Tuesday 27 August 2013

Diary of an unsocial human


Diary of an unsocial human


Society – Our human conglomerations, where we live, grow up and build relationships with other people around us. As rightly said by Aristotle – “Man is by nature a social animal”. Society and man complement each other – existence of both is not possible without the other. People of different customs and creed come together, become friends, live in harmony, share their happiness and grief, have differences yet find peace in co-existence. I think that is the reason why social science is considered as a very important science and social networking sites generate so huge revenue.

Coming back to me, there was a time; I was quite a social person. Friends, parties, adventure were my life and I used to go to any extent to satisfy myself, fulfill my desires and still urge for more. There was a never ending triumph for FUN in my life. And then
jane kis ki hamein lag gayi hai najar, is sheher me na apna thikana raha. There was a complete flip in my life – I lost interest in adventure, rarely contact friends, stopped recharging sms packs, left facebook, even forgot a few birthdays(now, this is completely opposite of my nature) – in short, as some of my friends have even started telling me, I have almost gone out of this world.

There is nothing wrong with me. I am not hiding from or avoiding anyone.
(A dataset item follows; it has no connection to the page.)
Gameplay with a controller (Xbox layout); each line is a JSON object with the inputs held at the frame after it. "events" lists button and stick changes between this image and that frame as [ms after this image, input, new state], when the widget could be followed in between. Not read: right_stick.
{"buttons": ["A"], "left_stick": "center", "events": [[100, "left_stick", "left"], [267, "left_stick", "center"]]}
I am just trying to check my limit of loneliness by trying to stay away from everyone as much as possible – I hope this would look like quite a justifiable and logical thing for a person of my nature and caliber but afsos, even which is not the case. I am not sure but maybe I am a changed person now and I just don’t have an aptitude to mingle with others anymore. Or a more probable answer which I could think of is that I want a break from all the chaos around me to bring my heart and mind at peace and then someday, I will again be my normal self – adventure loving, fun seeking friend you all know. I just hope with my fingers crossed that till that day, I am still in your heart and not ‘poof, gone out of your lives!’ I don’t know where I might be and to whom I would still have contact in the future but till then, I would like to quote the song ‘Boulevard of broken dreams’ by ‘Green Days’ for my present life –


I walk a lonely road
The only one that I have ever known
Don't know where it goes
But its home to me and I walk alone

I walk this empty street
On the Boulevard of broken dreams
Where the city sleeps
And I'm the only one and I walk alone

I walk alone, I walk alone
I walk alone, I walk a...

My shadow’s the only one that walks beside me
My shallow heart’s the only thing that's beating
Sometimes I wish someone out there will find me

   Till then I walk alone . . .

Monday 26 August 2013

Life vs Death

Life vs Death


Life and Death - what a deadly combo!!!
Recently, one of my friends told me that he wanted to do suicide and finish his torturous, almost hell like life as he couldn't bear the frustrations anymore. Although I know that he didn't have the slightest guts to do that but it made me wonder that how could anyone be so hopeless from himself to even think of leaving this magnificent world?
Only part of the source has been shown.